§ **EXTRACT**
The Episcopal Diocese of Rochester is the diocese of the Episcopal Church in the United States of America with jurisdiction over eight counties in west central New York. It is bounded on the north by Lake Ontario, on the east by the Episcopal Diocese of Central New York, on the south by the Episcopal Diocese of Central Pennsylvania and on the west by the Episcopal Diocese of Western New York. It is in Province 2 and has no cathedral. Its diocesan offices are in Henrietta, New York.

History
At first the Episcopal Diocese of New York encompassed the whole state. By 1837 the "west" was booming, and the Diocese of Western New York was created. In 1873 the new diocese had grown significantly. Bishop Arthur Cleveland Coxe began recommending the partition of the diocese. David Lincoln Ferris, bishop coadjutor of Western New York since 1924, succeeded Charles Henry Brent as bishop in 1929. The partition of the Diocese of Western New York was finally approved by the national church's 1931 General Convention. That December the new Episcopal Diocese of Rochester came into being.

The diocese was newly created, though many of the congregations had already begun more than a century before. In 1816 when John Henry Hobart, Third Bishop of New York, began his work, congregations were active in Avon, Canandaigua, Geneva, Clifton Springs, Catharine, and Bath. On 15 and 16 December 1931, forty congregations sent delegations to the primary convention of the new diocese at Trinity Church, Geneva, where the 1837 primary convention of the Diocese of Western New York had also been held.
At first much of the administration of the diocese was handled in Bishop Ferris' home at 325 Park Avenue, Rochester. Soon the diocese rented a suite of rooms in the Hiram Sibley Building, at 311 Alexander Street. In 1947 the Trustees purchased "Church House" at 110 Merriman Street. In 1954 Elizabeth Sibley Stebbins died, one of the early leaders in the diocese. Her home at 935 East Avenue became "Diocesan House".

§ **SOURCE DATA**
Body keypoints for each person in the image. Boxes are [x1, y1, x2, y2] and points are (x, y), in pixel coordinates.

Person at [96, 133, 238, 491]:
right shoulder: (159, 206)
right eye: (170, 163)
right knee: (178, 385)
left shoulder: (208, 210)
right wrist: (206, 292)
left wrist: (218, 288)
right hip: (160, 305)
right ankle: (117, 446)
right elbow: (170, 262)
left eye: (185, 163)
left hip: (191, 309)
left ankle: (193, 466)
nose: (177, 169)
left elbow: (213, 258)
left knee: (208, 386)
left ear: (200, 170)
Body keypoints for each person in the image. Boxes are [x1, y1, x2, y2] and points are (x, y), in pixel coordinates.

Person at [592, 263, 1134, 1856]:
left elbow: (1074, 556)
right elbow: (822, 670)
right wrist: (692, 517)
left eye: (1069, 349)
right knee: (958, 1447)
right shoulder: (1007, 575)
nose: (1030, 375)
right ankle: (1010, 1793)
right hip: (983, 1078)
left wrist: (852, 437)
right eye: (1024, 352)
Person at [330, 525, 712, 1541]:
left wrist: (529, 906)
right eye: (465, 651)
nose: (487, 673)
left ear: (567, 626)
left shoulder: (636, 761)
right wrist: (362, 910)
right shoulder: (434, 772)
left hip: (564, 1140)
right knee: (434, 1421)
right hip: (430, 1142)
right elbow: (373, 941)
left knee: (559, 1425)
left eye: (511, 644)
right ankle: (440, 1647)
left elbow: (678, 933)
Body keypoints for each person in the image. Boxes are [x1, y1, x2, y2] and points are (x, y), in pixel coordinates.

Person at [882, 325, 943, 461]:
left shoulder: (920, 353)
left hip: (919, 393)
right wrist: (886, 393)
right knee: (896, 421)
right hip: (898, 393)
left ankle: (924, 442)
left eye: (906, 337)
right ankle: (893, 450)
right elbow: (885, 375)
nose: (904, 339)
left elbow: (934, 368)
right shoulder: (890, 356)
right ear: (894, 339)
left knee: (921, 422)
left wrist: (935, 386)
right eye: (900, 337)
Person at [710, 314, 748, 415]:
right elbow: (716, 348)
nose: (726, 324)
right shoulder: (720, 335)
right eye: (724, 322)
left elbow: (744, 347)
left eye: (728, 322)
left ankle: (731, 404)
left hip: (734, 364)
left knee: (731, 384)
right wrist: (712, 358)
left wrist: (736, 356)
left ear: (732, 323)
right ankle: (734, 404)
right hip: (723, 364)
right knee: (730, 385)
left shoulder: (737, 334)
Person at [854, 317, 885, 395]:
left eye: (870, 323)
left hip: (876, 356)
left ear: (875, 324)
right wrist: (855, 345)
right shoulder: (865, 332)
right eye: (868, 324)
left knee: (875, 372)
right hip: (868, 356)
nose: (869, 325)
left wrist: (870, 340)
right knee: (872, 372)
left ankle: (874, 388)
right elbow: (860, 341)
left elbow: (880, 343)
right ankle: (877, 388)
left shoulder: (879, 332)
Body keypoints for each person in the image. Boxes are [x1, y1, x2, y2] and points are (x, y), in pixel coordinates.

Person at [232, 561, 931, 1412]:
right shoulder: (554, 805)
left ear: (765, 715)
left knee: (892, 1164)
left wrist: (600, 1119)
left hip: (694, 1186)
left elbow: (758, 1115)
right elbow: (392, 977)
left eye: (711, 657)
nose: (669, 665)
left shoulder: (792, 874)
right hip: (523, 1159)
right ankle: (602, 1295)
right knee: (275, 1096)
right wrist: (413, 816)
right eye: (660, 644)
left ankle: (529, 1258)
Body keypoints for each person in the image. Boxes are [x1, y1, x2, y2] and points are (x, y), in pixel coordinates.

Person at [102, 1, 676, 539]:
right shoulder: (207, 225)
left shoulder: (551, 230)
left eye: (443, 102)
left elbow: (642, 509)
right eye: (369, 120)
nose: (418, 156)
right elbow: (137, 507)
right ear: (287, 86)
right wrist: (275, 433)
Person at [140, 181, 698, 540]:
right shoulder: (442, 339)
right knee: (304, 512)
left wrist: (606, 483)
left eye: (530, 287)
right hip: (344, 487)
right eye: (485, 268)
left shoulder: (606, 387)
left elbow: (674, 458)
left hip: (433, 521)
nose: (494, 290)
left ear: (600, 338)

§ **TASK GOAL**
Please reproduce the passage on the Episcopal Diocese of Rochester word for word from "The Episcopal Diocese of Rochester" to "Henrietta, New York.".

§ **RESPONSE TO THIS EXERCISE**
The Episcopal Diocese of Rochester is the diocese of the Episcopal Church in the United States of America with jurisdiction over eight counties in west central New York. It is bounded on the north by Lake Ontario, on the east by the Episcopal Diocese of Central New York, on the south by the Episcopal Diocese of Central Pennsylvania and on the west by the Episcopal Diocese of Western New York. It is in Province 2 and has no cathedral. Its diocesan offices are in Henrietta, New York.